Russell Street: The middle class came in for a lot of flak at a panel discussion on whether honesty was solely its prerogative.
Speakers at the CESC Ltd presents The Bengal Club 7th Annual Panel Discussion in association with The Telegraph on Friday pointed out that the middle class was vocal against corruption only when others got caught. The discussion on "Honesty is the prerogative of the middle class" was held on the Bengal Club lawn.
"My submission is that to single out one class for all the honesty and consign the others into a disreputable dustbin is perhaps not the correct way.... I have never seen this amount of deterioration of general standards and this is happening to the larger class of helpers of the rich. The rich are the poster boys for all wicked things. But they managed to get away... it's basically the employees or executives who get arrested," former Prasar Bharati CEO Jawhar Sircar said.

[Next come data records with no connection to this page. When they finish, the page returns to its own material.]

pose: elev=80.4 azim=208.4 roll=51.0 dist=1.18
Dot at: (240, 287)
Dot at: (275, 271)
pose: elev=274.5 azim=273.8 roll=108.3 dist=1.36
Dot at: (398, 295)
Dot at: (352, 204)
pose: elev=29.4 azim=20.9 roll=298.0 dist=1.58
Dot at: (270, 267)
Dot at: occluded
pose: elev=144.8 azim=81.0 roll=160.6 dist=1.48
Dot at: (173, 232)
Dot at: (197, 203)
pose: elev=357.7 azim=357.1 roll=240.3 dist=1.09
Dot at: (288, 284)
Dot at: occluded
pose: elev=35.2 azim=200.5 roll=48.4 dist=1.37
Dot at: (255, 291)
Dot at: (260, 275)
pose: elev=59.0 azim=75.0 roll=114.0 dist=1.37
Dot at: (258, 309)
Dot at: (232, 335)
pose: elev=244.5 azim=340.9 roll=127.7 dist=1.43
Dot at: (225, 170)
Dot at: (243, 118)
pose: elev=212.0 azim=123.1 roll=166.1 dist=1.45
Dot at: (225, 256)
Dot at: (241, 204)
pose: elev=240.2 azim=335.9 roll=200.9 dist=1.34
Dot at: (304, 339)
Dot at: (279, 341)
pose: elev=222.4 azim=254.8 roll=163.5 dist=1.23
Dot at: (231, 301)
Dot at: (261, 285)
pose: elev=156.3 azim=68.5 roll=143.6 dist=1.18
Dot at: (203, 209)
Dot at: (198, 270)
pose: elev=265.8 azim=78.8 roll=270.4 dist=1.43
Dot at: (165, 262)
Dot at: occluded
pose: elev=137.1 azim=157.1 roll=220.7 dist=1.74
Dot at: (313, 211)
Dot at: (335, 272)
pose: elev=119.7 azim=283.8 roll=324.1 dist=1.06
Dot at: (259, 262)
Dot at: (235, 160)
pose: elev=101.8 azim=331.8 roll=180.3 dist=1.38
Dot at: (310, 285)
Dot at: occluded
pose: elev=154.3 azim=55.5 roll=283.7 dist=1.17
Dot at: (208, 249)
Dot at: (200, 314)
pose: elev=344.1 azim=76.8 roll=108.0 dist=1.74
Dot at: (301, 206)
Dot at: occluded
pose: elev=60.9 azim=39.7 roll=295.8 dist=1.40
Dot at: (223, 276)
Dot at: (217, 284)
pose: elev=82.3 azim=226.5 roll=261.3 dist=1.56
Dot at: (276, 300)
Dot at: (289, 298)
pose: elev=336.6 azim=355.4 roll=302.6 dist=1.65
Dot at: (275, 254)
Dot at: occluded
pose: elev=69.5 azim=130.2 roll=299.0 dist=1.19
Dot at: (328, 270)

Former Union minister Mani Shankar Aiyar looked at a section of the panel and wondered whether switching political alliances was an act of dishonesty. "When a political party - and I am not looking at Pavan (Varma, who was sitting to his left) - switches sides, is that very honest? When individuals jump from one party to another, to speak of me when I joined Mamata Banerjee, was I being honest? Or was I more honest by quitting the one and joining the other."
Varma's Janata Dal United is famous for changing political sides.
Journalist Paranjoy Guha Thakurta branded the middle class as the "biggest hypocrites in a nation of hypocrites".
"...because they want to be like the rich, they are envious of the rich, they can't be like the rich, they look down upon the poor and then they are worst of the lot when it comes to honesty and individual morality," he said.
The middle class got the stick from Varma, too. "The middle class swings between culpability and outrage, between anger and hypocrisy. When you don't want to pay a bribe, corruption is bad. When a bribe gets you what you want, many among us would say ' Bhai kar do woh kam'," he said.
Trinamul MP Saugata Roy said: "The country is bedevilled by big-ticket corruption."
Moderator Kunal Sarkar, a cardio-thoracic surgeon, had no doubts about the class divide in today's corruption. "As we had been talking through the motion for the last few weeks, a subtle change appeared. In the beginning, we thought of the motion with a question mark at the end but by the end of two weeks, the question mark was replaced by a full stop because it was almost looking axiomatic."
The other speakers were Nilotpal Basu of the CPM and and journalist Swati Bhattacharjee.
The panelists were felicitated by Bengal Club president S.S. Mukherji. "The middle class does not necessarily mean only the financially middle class, it means the larger section of citizens. It seems they are the only ones who will have to be honest.... Others can afford to be anything other than honest," Mukherji said.